* **Source passage**:
An editor friend eventually cut me a one-minute reel out of a bunch of short films. This ‘Reel’ was shown to a new agent in town. This agent took a chance on me. I soon booked a National Condom Commercial. A while after being submitted to actual casting companies, I got an audition for a Dr. Flynn Saunders on Home & Away at Mullinars.

What do you like most about acting?

I have an absolute love for the process of players agreeing on a situation as stipulated by the scene and together creating a spark of life in a moment in time that can transport you and move you emotionally. It’s the most intoxicating drug, the most exhilarating experience a human can have in my opinion. I literally have lifelong friends born out of sharing a pure moment of truth in a magnificent scene together. This is Magic. Timeless. Through the Eons and Ages.

How different is it to act in a movie and to act in a TV series? And which one do you prefer?

* **Given instruction 1**:
According to the interview excerpt, for which role on Home & Away did the speaker get an audition?

* **Data for the task**:
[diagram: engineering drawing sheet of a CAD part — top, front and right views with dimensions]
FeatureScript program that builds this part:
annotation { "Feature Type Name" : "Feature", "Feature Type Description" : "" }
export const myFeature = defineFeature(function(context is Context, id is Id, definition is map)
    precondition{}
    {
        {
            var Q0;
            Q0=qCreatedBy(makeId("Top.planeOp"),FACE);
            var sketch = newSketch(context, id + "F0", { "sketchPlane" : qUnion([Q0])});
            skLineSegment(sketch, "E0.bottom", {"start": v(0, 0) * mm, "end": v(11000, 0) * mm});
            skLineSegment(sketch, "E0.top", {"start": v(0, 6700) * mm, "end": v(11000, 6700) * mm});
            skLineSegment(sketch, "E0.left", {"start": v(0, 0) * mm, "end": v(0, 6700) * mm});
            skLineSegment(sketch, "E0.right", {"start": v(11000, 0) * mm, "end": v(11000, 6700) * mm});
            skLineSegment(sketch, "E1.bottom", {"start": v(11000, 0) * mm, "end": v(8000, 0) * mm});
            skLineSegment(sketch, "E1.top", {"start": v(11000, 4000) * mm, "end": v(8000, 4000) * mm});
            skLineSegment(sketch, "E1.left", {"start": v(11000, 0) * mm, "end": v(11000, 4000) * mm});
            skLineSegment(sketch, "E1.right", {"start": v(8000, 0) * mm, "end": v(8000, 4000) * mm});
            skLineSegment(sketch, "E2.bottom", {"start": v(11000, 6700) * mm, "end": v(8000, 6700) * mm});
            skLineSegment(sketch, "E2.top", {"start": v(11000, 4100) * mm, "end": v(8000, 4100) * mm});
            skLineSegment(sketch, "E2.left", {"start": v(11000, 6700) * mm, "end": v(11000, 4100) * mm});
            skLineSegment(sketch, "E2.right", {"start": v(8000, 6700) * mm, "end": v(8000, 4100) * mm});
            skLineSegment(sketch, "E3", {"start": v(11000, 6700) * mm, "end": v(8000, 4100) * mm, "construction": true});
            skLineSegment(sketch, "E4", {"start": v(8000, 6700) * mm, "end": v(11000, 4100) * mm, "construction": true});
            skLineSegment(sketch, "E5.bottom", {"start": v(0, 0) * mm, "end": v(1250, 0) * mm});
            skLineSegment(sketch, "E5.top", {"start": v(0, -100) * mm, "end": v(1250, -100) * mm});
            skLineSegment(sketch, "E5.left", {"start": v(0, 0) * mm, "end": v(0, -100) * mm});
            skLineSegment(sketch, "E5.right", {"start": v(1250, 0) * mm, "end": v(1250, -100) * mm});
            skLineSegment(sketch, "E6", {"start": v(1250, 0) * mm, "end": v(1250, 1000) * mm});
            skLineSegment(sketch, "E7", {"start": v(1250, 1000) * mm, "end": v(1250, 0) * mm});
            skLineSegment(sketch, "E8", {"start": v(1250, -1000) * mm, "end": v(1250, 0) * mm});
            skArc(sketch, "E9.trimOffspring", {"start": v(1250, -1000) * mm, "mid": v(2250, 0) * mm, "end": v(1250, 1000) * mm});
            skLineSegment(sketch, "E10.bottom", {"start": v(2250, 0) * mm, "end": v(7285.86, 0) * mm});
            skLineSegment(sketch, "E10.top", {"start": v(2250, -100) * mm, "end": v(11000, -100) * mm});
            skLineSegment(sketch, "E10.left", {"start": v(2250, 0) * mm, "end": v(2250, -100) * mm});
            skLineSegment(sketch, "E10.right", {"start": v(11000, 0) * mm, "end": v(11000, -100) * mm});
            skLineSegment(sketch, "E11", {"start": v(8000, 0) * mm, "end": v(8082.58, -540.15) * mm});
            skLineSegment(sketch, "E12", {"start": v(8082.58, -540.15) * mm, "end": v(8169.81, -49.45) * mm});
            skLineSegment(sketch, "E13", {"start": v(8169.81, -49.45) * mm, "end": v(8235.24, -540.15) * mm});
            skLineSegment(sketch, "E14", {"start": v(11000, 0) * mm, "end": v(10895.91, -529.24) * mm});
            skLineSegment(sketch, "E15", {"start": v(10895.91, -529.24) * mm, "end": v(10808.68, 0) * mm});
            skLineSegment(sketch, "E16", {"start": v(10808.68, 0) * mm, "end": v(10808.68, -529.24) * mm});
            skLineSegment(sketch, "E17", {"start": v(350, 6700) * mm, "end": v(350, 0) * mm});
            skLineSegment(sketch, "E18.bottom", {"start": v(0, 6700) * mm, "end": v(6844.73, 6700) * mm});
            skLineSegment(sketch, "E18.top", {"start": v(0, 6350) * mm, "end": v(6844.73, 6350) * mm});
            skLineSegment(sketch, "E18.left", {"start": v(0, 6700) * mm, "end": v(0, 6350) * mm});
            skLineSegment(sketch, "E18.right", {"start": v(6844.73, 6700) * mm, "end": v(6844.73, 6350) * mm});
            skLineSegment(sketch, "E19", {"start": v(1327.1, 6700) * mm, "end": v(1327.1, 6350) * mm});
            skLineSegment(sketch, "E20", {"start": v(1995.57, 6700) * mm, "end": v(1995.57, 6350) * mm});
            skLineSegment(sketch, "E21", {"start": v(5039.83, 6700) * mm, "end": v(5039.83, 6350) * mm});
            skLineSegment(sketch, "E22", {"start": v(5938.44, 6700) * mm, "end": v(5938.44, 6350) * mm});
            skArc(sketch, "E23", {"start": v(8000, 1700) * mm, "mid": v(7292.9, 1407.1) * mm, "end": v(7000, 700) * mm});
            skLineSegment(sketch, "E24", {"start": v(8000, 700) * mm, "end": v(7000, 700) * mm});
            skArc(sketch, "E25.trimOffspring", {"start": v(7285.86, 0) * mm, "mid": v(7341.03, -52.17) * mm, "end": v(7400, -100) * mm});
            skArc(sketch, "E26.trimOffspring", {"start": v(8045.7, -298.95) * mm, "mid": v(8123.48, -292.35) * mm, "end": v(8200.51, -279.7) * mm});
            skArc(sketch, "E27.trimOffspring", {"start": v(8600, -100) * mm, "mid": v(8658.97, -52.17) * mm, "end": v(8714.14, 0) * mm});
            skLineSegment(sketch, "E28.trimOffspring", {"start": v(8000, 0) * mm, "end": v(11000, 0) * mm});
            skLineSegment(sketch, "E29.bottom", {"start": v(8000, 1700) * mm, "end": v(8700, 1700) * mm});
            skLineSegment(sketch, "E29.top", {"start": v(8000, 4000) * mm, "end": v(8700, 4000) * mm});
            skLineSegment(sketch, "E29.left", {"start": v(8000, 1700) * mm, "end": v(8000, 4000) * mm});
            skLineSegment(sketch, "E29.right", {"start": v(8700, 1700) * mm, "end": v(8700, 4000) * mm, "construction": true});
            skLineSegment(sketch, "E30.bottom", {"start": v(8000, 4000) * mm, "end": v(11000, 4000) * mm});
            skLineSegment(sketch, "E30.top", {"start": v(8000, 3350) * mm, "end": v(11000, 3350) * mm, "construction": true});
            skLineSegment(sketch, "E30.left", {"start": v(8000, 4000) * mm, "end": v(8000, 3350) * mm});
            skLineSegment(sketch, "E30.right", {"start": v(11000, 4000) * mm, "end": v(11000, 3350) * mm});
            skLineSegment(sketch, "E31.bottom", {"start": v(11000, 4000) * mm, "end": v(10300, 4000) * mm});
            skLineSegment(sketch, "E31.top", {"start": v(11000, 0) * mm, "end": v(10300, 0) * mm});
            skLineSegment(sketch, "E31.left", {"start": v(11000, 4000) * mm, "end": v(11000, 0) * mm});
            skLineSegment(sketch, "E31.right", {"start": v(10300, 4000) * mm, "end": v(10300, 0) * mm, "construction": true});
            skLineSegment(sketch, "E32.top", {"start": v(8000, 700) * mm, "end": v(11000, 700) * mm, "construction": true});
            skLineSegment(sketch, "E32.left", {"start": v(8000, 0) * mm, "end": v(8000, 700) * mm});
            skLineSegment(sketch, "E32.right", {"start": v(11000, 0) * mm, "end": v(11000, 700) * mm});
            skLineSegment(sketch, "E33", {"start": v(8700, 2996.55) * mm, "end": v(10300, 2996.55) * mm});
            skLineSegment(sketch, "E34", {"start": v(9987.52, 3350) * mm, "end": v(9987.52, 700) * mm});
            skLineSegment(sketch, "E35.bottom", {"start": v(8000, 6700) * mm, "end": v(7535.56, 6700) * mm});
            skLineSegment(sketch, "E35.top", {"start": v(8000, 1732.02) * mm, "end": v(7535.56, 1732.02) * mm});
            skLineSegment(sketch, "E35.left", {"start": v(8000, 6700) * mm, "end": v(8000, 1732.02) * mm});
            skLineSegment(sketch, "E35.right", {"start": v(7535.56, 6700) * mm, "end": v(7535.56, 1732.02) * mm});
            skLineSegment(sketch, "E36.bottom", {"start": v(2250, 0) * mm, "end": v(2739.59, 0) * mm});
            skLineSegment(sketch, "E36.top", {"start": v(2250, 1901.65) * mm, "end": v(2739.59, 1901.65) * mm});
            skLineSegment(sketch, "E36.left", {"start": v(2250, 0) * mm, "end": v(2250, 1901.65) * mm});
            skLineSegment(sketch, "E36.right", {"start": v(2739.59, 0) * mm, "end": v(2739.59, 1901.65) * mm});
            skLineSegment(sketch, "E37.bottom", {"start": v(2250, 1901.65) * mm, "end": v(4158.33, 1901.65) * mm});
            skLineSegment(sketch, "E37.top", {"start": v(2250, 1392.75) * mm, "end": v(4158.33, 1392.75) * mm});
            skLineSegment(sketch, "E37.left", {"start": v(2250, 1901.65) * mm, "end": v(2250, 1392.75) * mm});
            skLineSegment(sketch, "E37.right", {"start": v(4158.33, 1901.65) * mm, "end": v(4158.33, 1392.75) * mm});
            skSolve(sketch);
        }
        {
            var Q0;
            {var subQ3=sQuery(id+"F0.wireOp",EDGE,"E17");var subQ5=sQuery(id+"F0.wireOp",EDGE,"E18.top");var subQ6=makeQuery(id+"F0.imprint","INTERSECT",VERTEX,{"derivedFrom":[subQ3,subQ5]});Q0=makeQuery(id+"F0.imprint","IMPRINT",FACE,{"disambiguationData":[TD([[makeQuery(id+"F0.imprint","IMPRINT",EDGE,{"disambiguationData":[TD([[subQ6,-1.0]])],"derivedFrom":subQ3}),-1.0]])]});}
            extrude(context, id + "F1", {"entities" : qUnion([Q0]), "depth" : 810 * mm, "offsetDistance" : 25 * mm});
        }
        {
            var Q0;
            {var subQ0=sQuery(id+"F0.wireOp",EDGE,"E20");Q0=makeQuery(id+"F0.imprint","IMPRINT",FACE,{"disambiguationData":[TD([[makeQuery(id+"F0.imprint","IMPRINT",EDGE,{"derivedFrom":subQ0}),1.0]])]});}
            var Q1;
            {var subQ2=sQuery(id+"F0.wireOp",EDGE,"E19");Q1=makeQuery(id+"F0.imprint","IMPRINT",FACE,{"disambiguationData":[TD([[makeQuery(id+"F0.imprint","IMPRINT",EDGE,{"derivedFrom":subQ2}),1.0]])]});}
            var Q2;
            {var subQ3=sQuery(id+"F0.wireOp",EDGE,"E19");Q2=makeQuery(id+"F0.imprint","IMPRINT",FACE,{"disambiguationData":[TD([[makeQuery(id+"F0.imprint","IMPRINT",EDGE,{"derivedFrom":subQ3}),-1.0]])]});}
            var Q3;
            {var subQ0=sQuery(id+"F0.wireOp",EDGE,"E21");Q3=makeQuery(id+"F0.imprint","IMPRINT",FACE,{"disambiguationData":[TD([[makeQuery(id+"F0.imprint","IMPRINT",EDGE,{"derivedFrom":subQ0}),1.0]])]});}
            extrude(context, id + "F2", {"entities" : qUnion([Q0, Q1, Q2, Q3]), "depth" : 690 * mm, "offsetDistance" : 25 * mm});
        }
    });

* **Given instruction 2**:
Pull out every line of the listing that contains the string "entities", treating uppercase and lowercase as distinct.

* **Exercise output 1**:
Dr. Flynn Saunders

* **Exercise output 2**:
            extrude(context, id + "F1", {"entities" : qUnion([Q0]), "depth" : 810 * mm, "offsetDistance" : 25 * mm});
            extrude(context, id + "F2", {"entities" : qUnion([Q0, Q1, Q2, Q3]), "depth" : 690 * mm, "offsetDistance" : 25 * mm});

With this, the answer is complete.